Singapore has been on a larger push to speed up the flow of tourists with digital immigration clearance.

Published

on

In the fall of 2023, the city-state of Singapore announced that it was working on end-to-end biometrics that would allow travelers passing through its Changi Airport to check into flights, drop off bags and even leave and exit the country without a passport.

The latter is the most technologically advanced step of them all because not all countries issue passports with the same biometrics while immigration laws leave fewer room for mistakes about who enters the country.

Related: A country just went visa-free for visitors with any passport

That said, Singapore is one step closer to instituting passport-free travel by testing it at its land border with Malaysia. The two countries have two border checkpoints, Woodlands and Tuas, and as of March 20 those entering in Singapore by car are able to show a QR code that they generate through the government’s MyICA app instead of the passport.

A photograph captures Singapore's Tuas land border with Malaysia.

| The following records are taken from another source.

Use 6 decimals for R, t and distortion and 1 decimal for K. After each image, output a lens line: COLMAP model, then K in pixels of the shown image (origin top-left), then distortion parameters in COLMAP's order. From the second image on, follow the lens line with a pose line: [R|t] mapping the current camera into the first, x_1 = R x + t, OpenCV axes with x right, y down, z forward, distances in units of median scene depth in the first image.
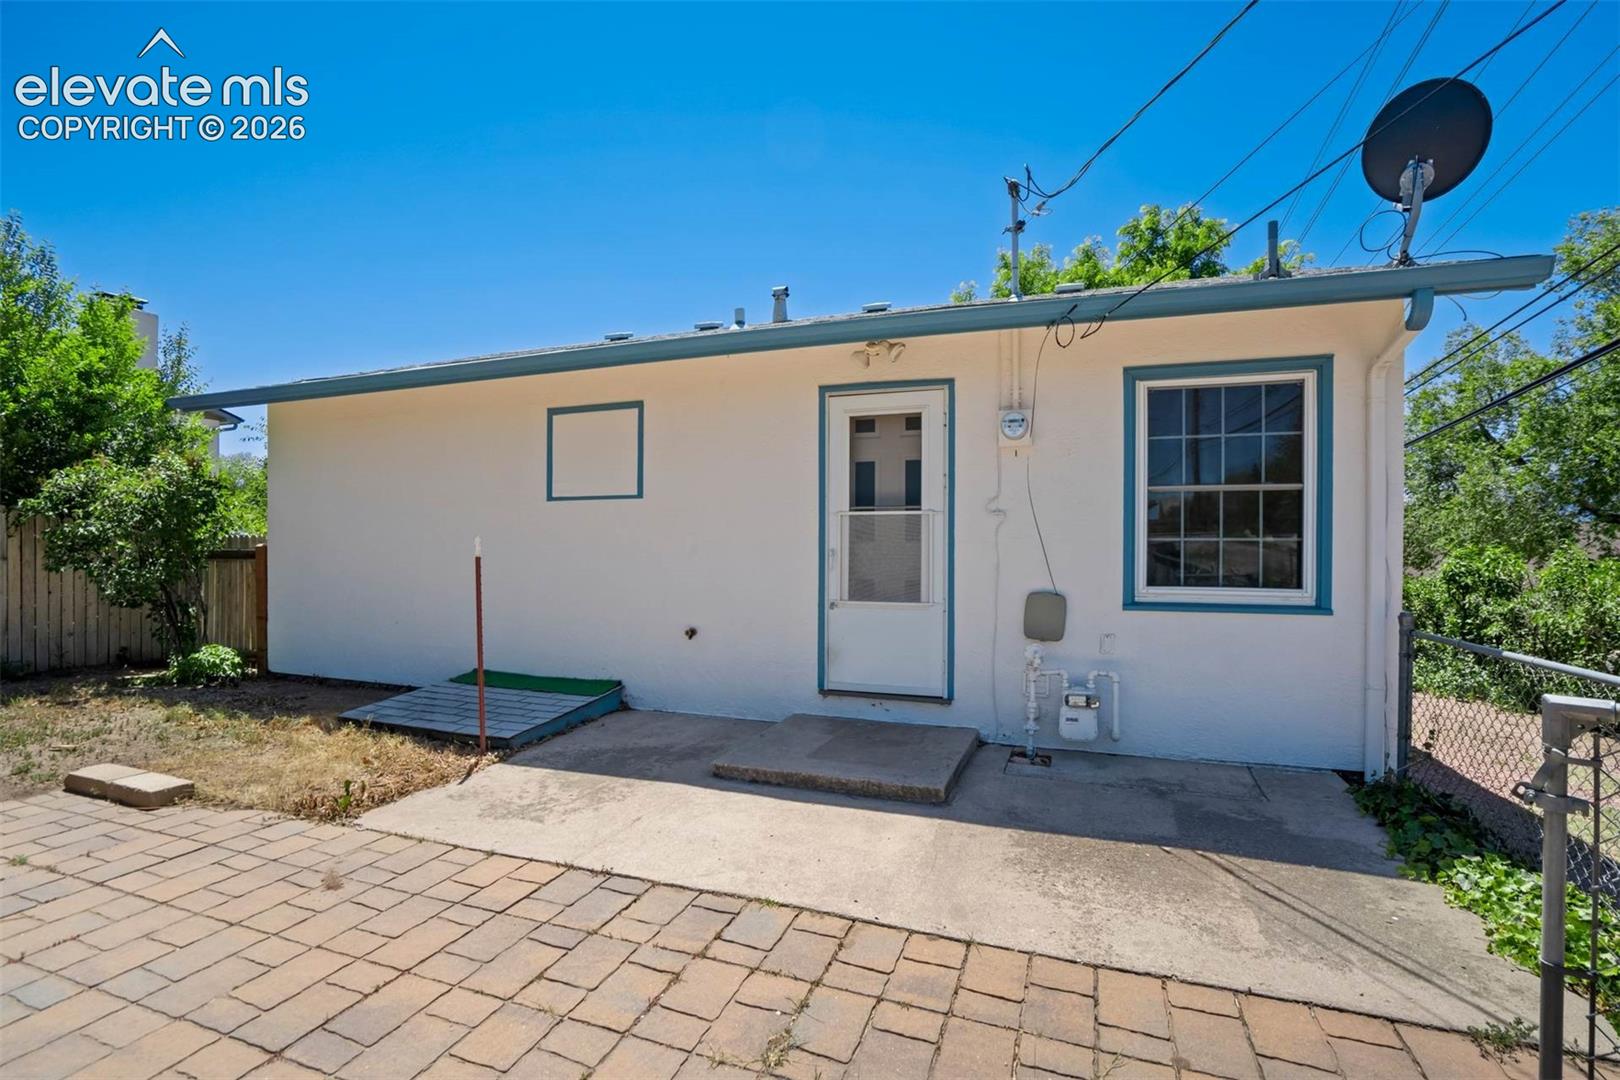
lens RADIAL K [[756.1, 0, 802.3], [0, 756.1, 538.2], [0, 0, 1]] dist [-0.022683, 0.001568]
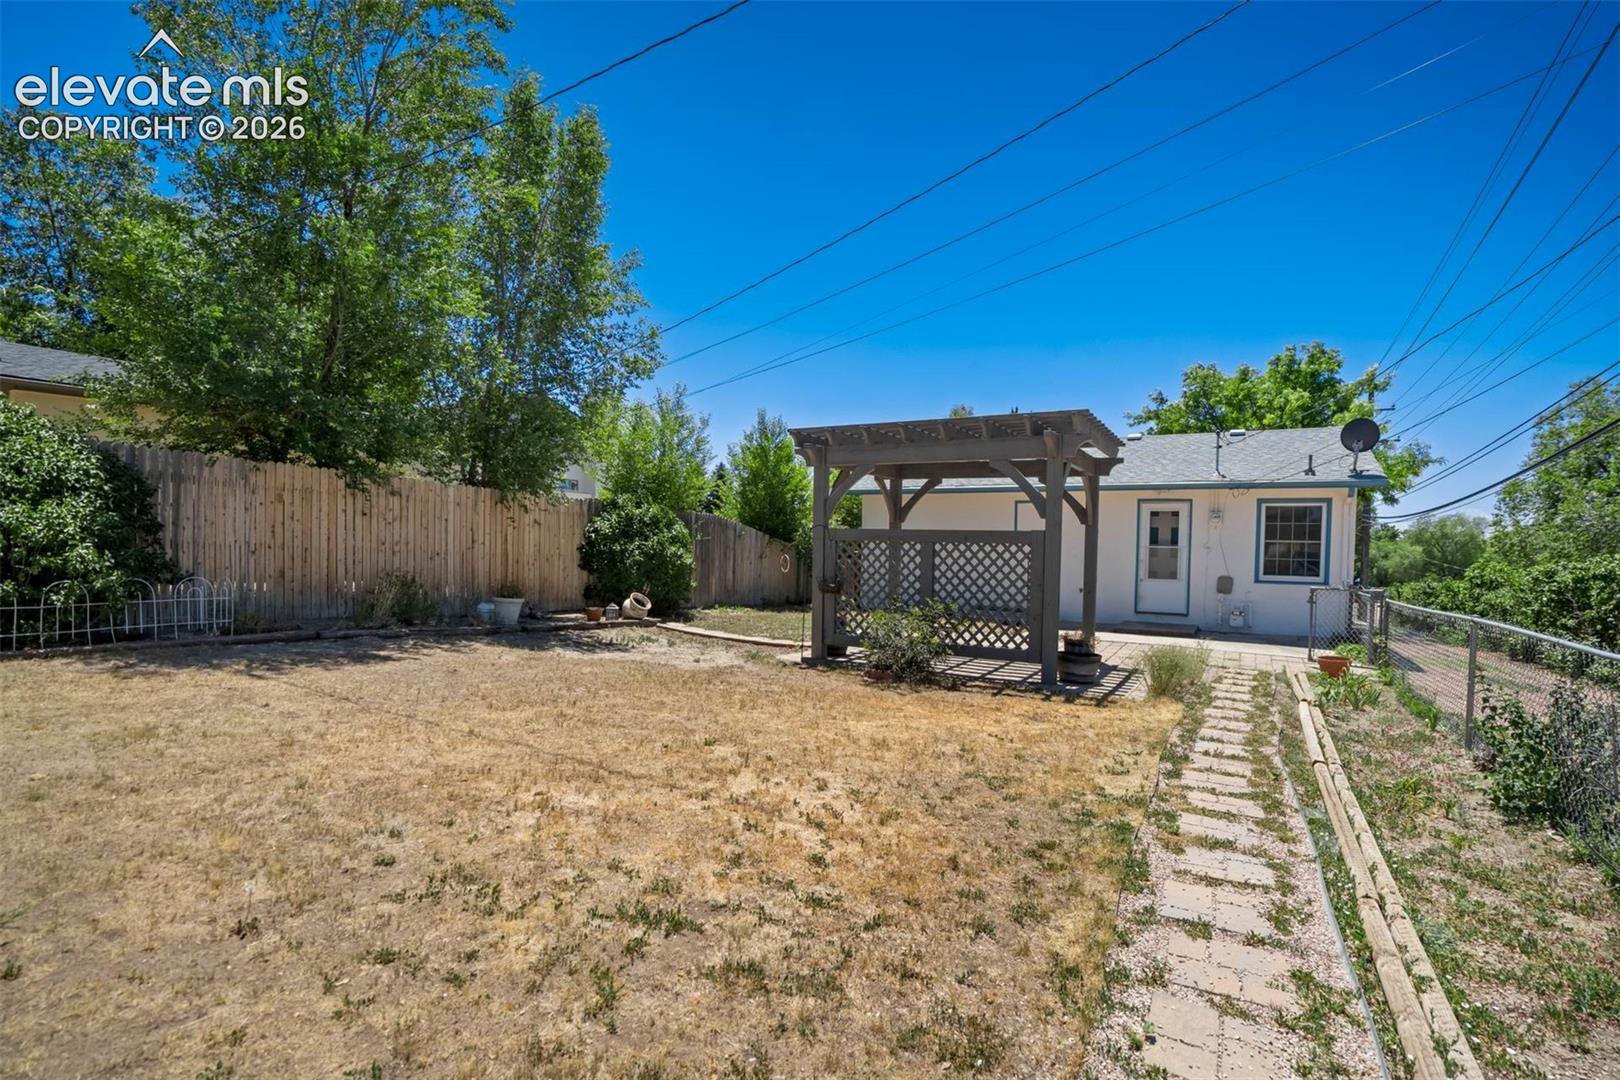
lens RADIAL K [[756.1, 0, 818.1], [0, 756.1, 552.3], [0, 0, 1]] dist [-0.022683, 0.001568]
pose [[0.988254, 0.018476, -0.151702, -0.728637], [-0.015501, 0.999664, 0.020770, -0.051890], [0.152035, -0.018175, 0.988208, -1.927653]]
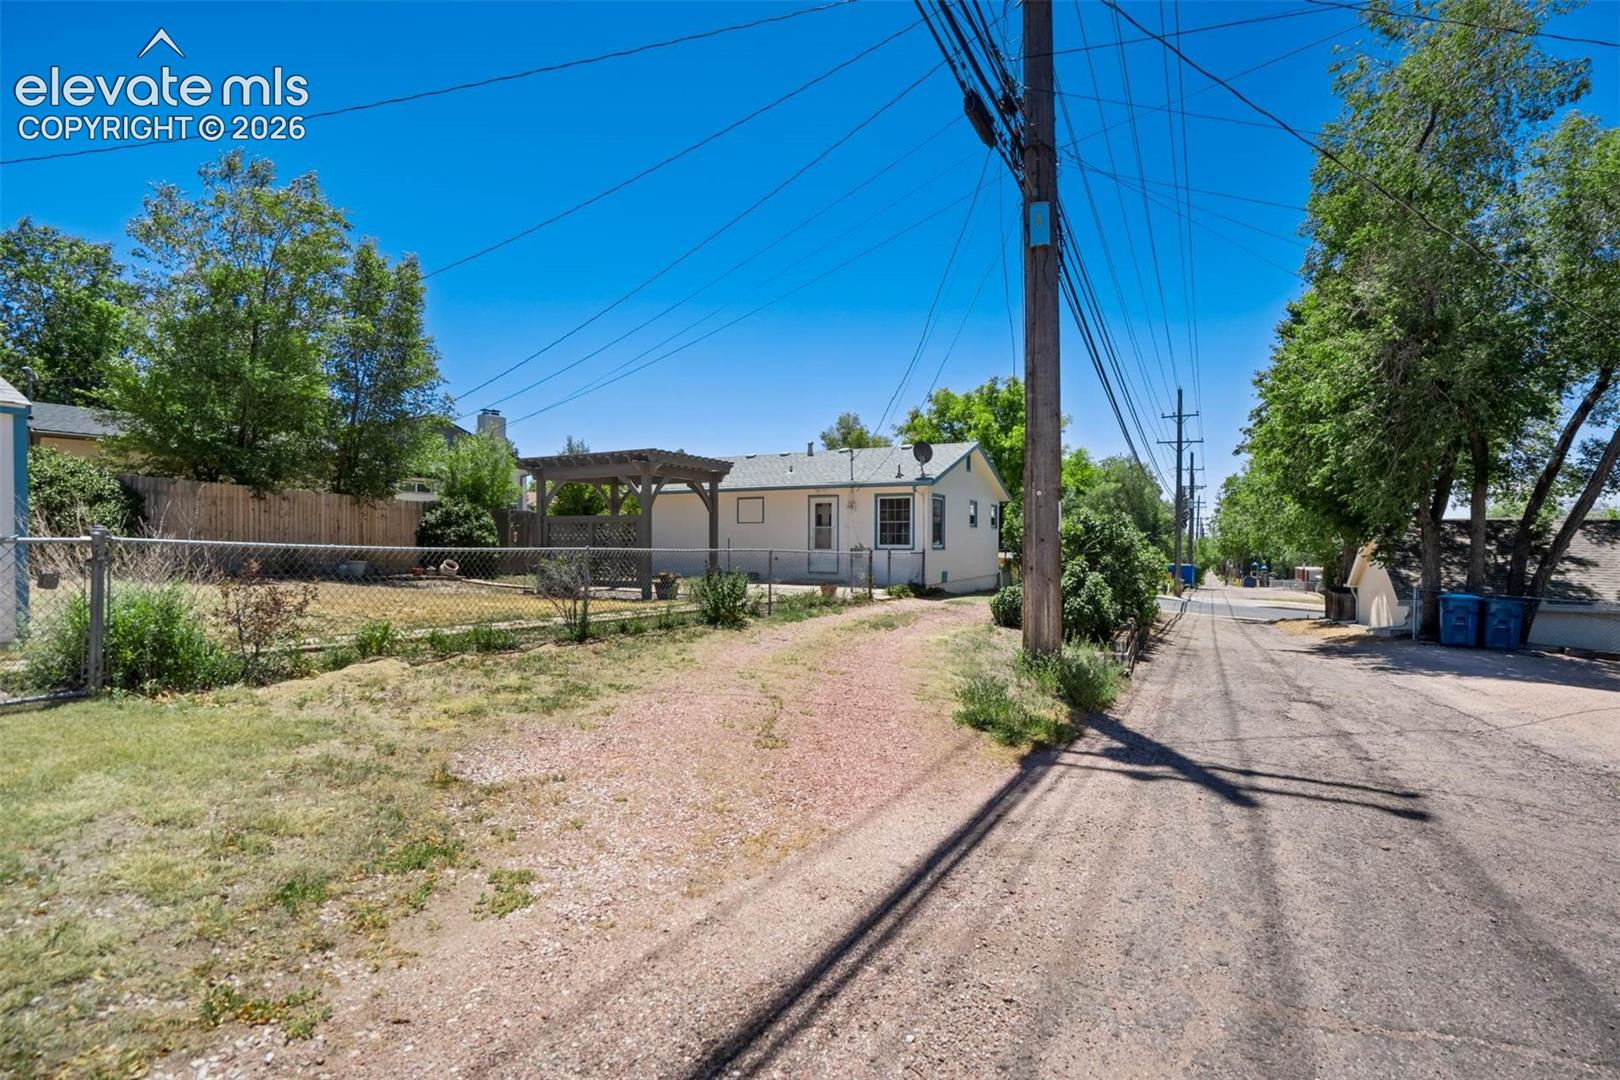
lens RADIAL K [[756.1, 0, 810.3], [0, 756.1, 543.1], [0, 0, 1]] dist [-0.022683, 0.001568]
pose [[0.994401, 0.000751, -0.105668, 0.481857], [0.000252, 0.999955, 0.009475, 0.013431], [0.105671, -0.009448, 0.994356, -3.141742]]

Here is who is now able to enter Singapore passport-free

The latter will be available to citizens of Singapore, permanent residents and tourists who have already entered the country once with their current passport. The government app pulls data from one's passport and shows the border officer the conditions of one's entry clearance already recorded in the system.

More Travel:

While not truly passport-free since tourists still need to link a valid passport to an online system, the move is the first step in Singapore's larger push to get rid of physical passports.

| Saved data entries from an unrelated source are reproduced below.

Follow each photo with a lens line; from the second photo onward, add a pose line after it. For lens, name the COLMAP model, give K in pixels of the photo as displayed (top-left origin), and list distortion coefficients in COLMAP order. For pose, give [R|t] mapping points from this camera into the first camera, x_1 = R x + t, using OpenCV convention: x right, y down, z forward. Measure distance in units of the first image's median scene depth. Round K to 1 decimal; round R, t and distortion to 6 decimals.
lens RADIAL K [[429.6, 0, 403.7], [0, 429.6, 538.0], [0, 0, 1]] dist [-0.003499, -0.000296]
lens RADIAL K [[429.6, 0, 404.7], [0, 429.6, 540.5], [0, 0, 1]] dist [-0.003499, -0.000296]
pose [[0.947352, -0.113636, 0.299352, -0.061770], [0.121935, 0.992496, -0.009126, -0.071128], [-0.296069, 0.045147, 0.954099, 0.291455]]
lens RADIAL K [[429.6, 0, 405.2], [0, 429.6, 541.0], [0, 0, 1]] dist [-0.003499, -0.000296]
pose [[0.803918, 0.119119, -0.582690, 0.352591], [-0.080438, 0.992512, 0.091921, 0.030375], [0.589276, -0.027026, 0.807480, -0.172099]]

"The QR code initiative allows travellers to enjoy a faster and more convenient experience, with estimated time savings of around 20 seconds for cars with four travellers, to approximately one minute for cars with 10 travellers," Singapore's Immigration and Checkpoints Authority wrote in a press release announcing the new feature. "Overall waiting time can be reduced by more than 30% if most car travellers use QR code for clearance."

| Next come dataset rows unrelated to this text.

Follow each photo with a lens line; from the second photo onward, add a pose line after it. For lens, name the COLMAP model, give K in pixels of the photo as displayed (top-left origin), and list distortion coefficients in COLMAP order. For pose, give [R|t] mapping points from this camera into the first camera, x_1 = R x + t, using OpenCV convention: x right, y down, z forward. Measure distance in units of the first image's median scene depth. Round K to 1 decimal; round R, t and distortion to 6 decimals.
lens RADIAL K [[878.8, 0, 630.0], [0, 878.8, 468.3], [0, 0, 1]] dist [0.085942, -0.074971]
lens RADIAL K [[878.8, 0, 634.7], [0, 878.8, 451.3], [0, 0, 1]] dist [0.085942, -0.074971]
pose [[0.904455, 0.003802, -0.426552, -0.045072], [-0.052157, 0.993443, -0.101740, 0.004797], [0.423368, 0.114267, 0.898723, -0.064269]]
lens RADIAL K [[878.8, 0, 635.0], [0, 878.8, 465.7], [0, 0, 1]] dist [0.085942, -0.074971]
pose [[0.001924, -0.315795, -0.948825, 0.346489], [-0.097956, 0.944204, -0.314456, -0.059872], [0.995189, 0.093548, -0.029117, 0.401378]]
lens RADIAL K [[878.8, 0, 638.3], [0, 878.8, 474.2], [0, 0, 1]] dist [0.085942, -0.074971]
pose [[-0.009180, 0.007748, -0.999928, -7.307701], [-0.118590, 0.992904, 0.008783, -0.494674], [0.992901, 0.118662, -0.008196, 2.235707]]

More countries are looking at passport-free travel but it will take years to implement

The land crossings between Singapore and Malaysia can get very busy — government numbers show that a new post-pandemic record of 495,000 people crossed Woodlands and Tuas on the weekend of March 8 (the day before Singapore's holiday weekend.)

Even once Singapore implements fully digital clearance at all of its crossings, the change will in no way affect immigration rules since it's only a way of transferring the status afforded by one's nationality into a digital system (those who need a visa to enter Singapore will still need to apply for one at a consulate before the trip.) More countries are in the process of moving toward similar systems but due to the varying availability of necessary technology and the types of passports issued by different countries, the prospect of agent-free crossings is still many years away.

In the U.S., Chicago's O'Hare International Airport was chosen to take part in a pilot program in which low-risk travelers with TSA PreCheck can check into their flight and pass security on domestic flights without showing ID. The UK has also been testing similar digital crossings for British and EU citizens but no similar push for international travelers is currently being planned in the U.S.